The huge numbers are due to the PPI mis-selling scandal that should now be a thing of the past, but there is no doubt that the insurance, which can add thousands to the cost of a loan, is highly unpopular!
(Pictured: Martin Lewis after the PPI payout ruling)
Complaints about mortgages jumped by 38% in the last six months of last year, the FOS figures show, compared to an increase of just 5% in investment-related complaints.
Common gripes about mortgages include the exit penalties imposed should you want to sell up or change you mortgage before a fixed or discounted deal comes to an end, and the high arrangement fees charged by many lenders.

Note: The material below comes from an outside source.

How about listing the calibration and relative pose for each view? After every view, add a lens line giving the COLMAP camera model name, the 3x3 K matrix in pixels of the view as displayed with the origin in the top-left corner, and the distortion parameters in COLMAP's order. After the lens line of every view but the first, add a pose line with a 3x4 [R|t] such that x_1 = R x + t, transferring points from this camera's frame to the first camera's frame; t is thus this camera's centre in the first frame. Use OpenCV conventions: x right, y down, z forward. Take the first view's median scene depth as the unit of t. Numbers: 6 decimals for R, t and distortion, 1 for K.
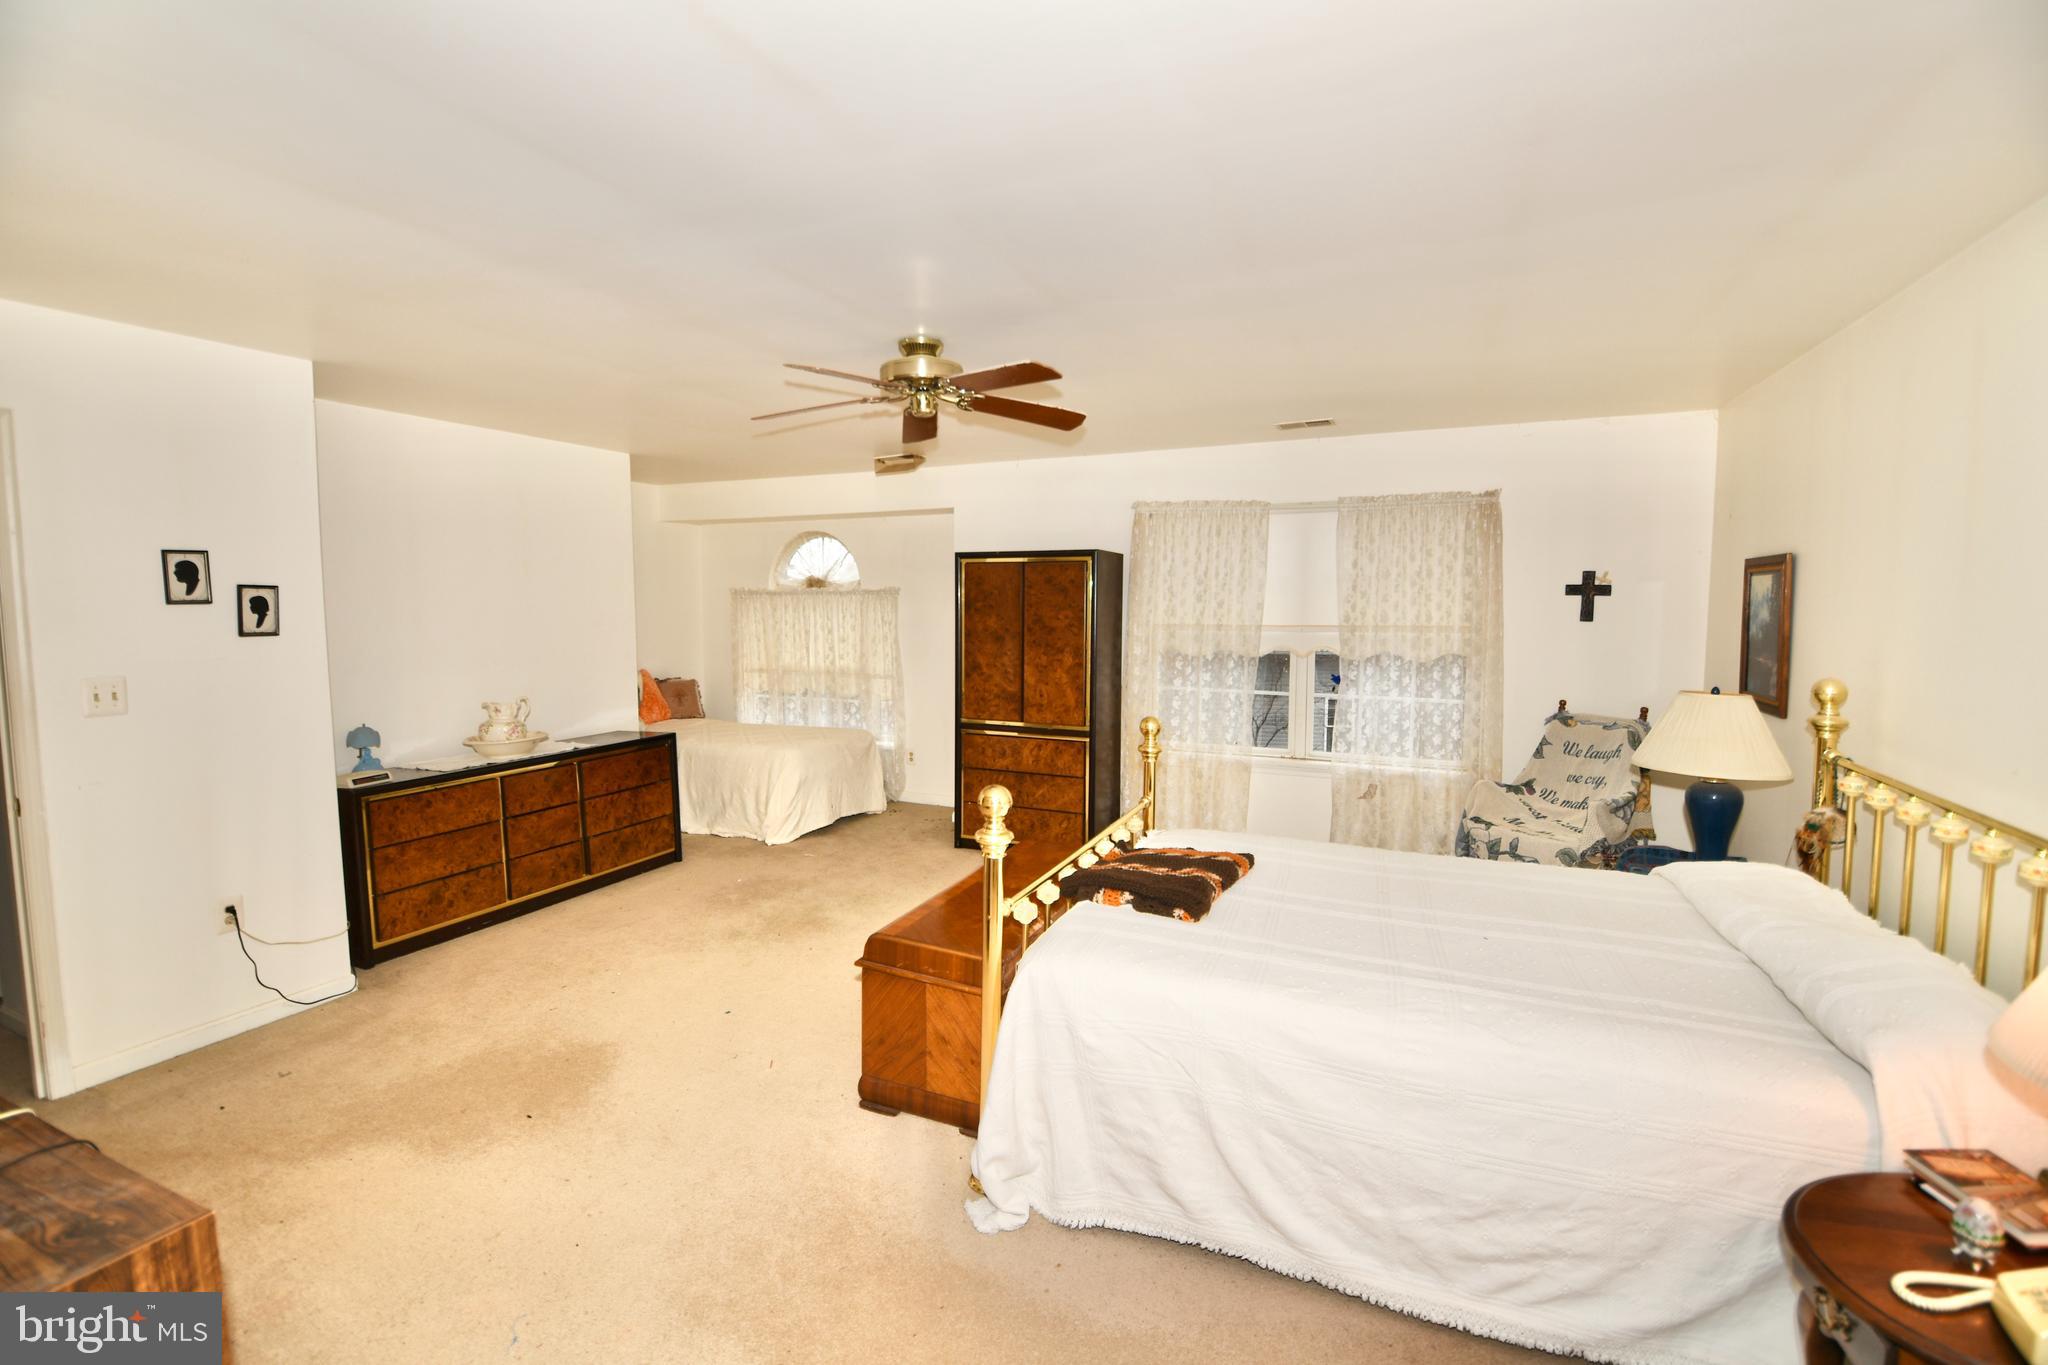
lens RADIAL K [[903.3, 0, 1021.3], [0, 903.3, 666.0], [0, 0, 1]] dist [-0.028205, -0.000689]
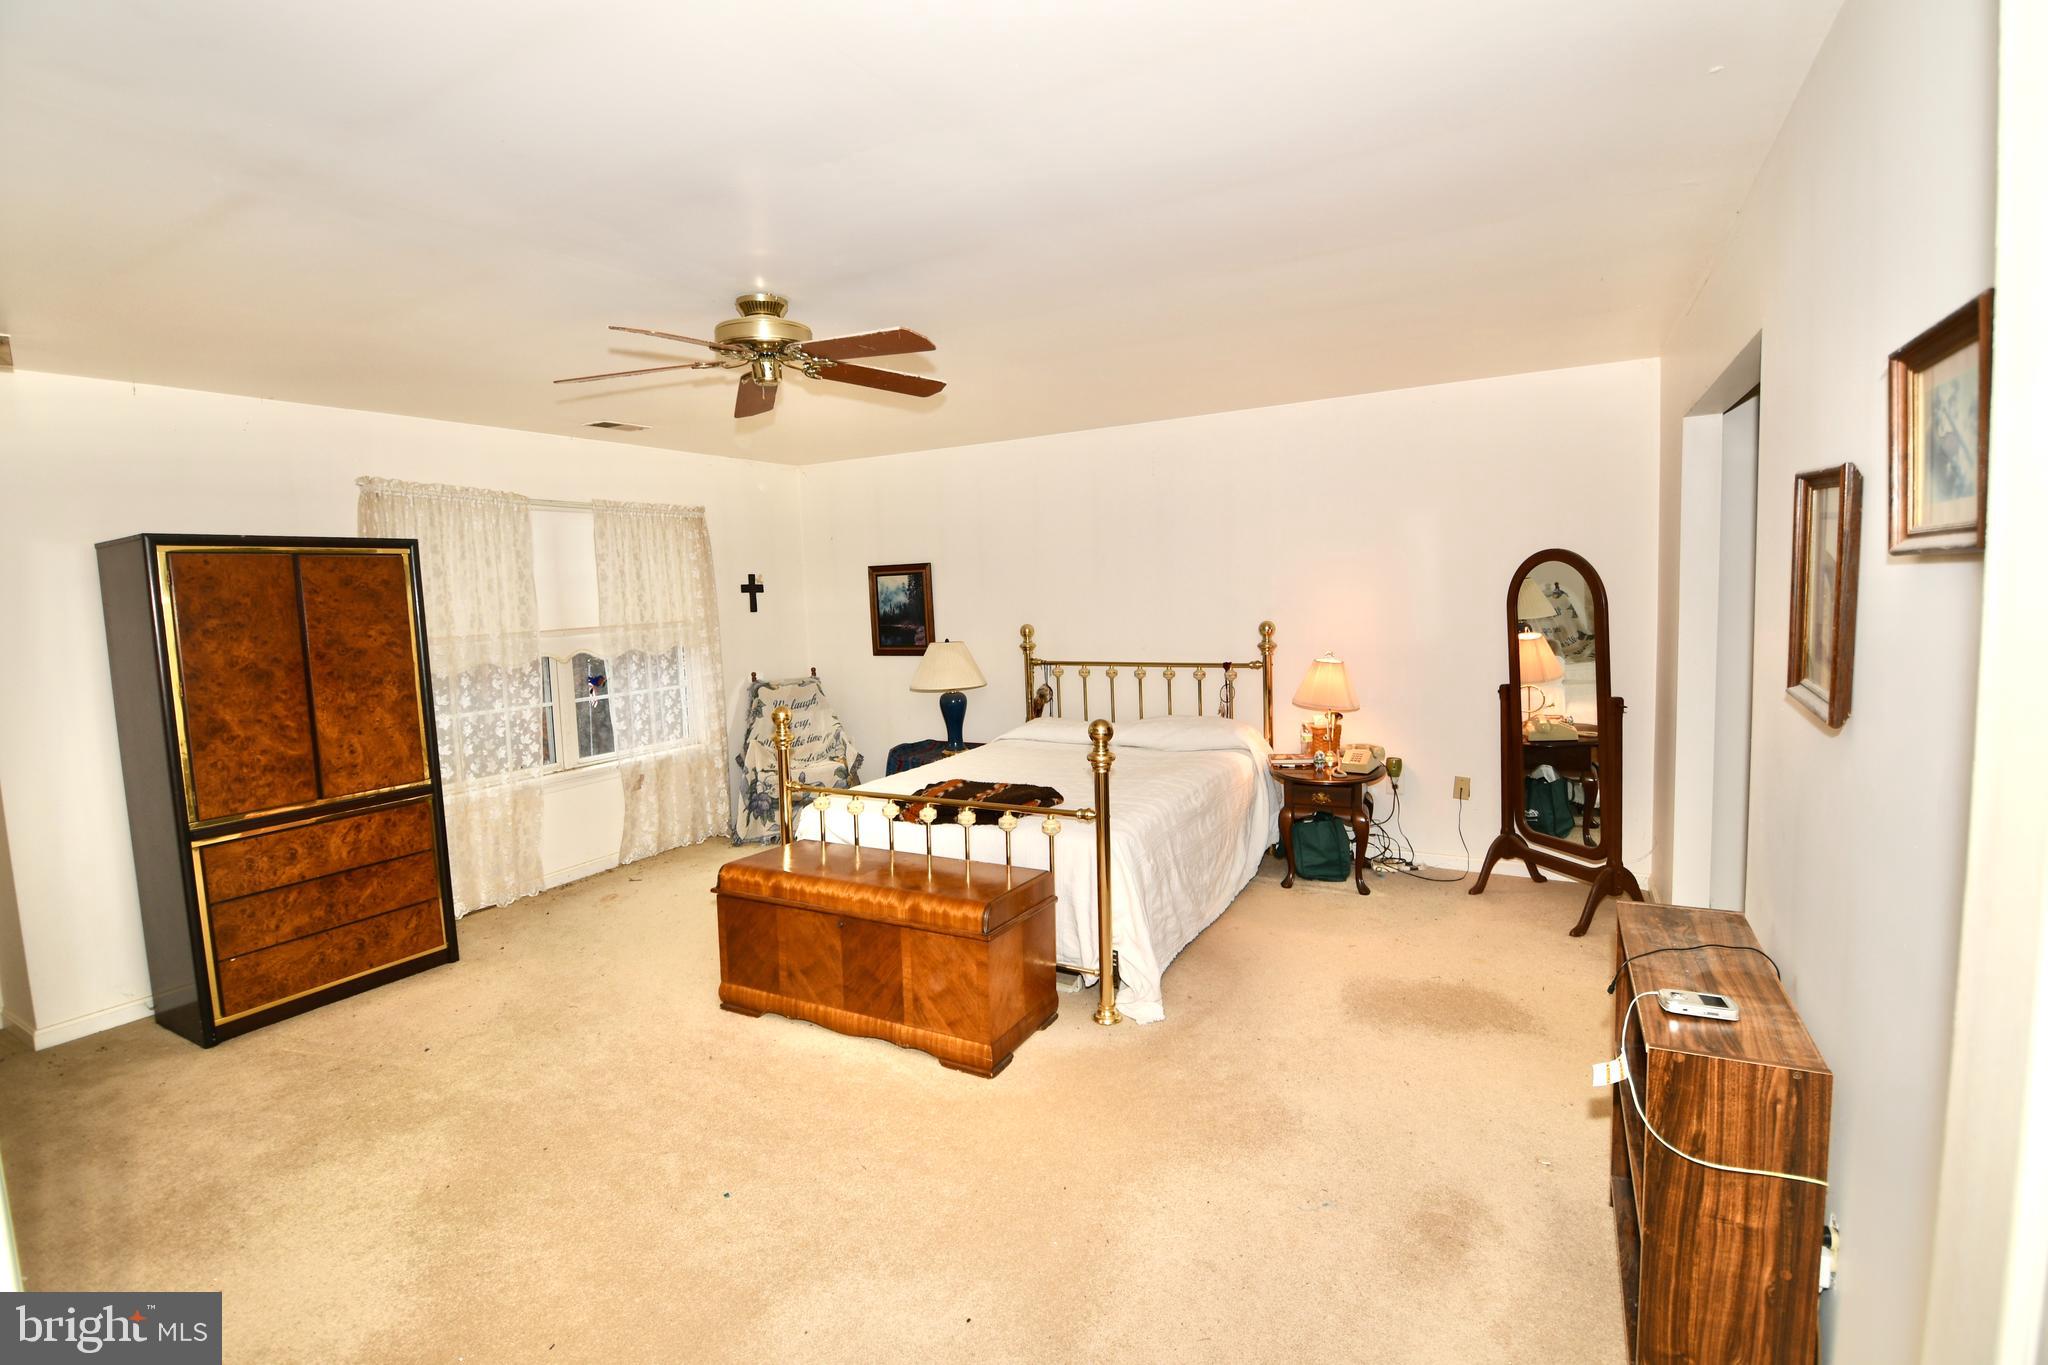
lens RADIAL K [[903.3, 0, 1025.3], [0, 903.3, 685.2], [0, 0, 1]] dist [-0.028205, -0.000689]
pose [[0.084129, -0.106046, 0.990796, -0.593294], [0.112755, 0.988948, 0.096274, -0.023842], [-0.990055, 0.103618, 0.095157, 0.435451]]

While there is nothing in the data released by the FOS about the number of complaints relating to savings accounts, hard-pressed savers have been struggling with low interest rates for several years now.
You can get up to 3.10% with Santander's easy-access eSaver account, but many older accounts are paying 1.00% or less and even this market-leading offer includes a 12-month bonus of 2.60% - meaning that the rate will plummet to just 0.50% after the first year.
Banks are imposing the highest authorised overdraft interest rates since records began, with today's borrowers paying an average of 19.47%, according to the Bank of England.
A typical Briton with an overdraft of £1,000 is therefore forking out around £200 in interest charges alone. Coupled with meagre returns on savings, it's enough to make your blood boil!
While authorised overdrafts may seem expensive, going into the red without permission will cost you even more due to huge penalty fees.
Barclays, for example, charges £8 (up to a maximum of £40 a day) each time that there is not enough money in your account to cover a payment.
If you need to send money abroad, the likelihood is that your bank will impose transfer charges - and offer you a poor rate of exchange. Someone transferring a five-figure sum could easily lose out by £500 or more as a result.
The good news, however, is that you can often get a better deal by using a currency specialist such as Moneycorp.
Automated telephone banking systems, not to mention call centres in far-flung parts of the world, are one of our top gripes - especially as we often encounter them when we are already calling to report a problem.
In the words of one disgruntled customer: "What is it about telephone banking that turns me into Victor Meldrew? Well, maybe it's the fourteen security questions, maybe it's the range of products that they try to push or maybe it's because I'm forced to listen to jazz funk at full volume while my phone bill soars.
"Actually though, I think it's because the people I eventually speak to rarely seem able to solve the issue I'm calling about."
The days of a personal relationship with your bank manager are long gone - for the huge majority of us at least.
When ethical Triodos Bank investigated recently why around 9 million Britons would not recommend their banks to a friend or relative, it found that almost a third felt they were not treated as individuals. Another 40%, meanwhile, were simply disappointed with the customer service they received.
When you're in a rush, the last thing you want to do is wait in a long queue at your local branch.
Researchers at consumer champion Which? recently found that most people get seen within 12 minutes, but you could have a much longer wait if you go in at a busy time. Frustrating stuff!
The Triodos Bank research also indicated that the bonus culture that ensured the bank's high-flying employees received large salaries, even when it was making a loss at the taxpayer's expense, was hugely unpopular with consumers.
About a quarter of those who would not recommend their current banks said this was the main reason why. And with RBS executives sharing a £785 million bonus pool despite the bank, which is 82% publicly owned, making a loss of £2 billion last year, it's not hard to see why.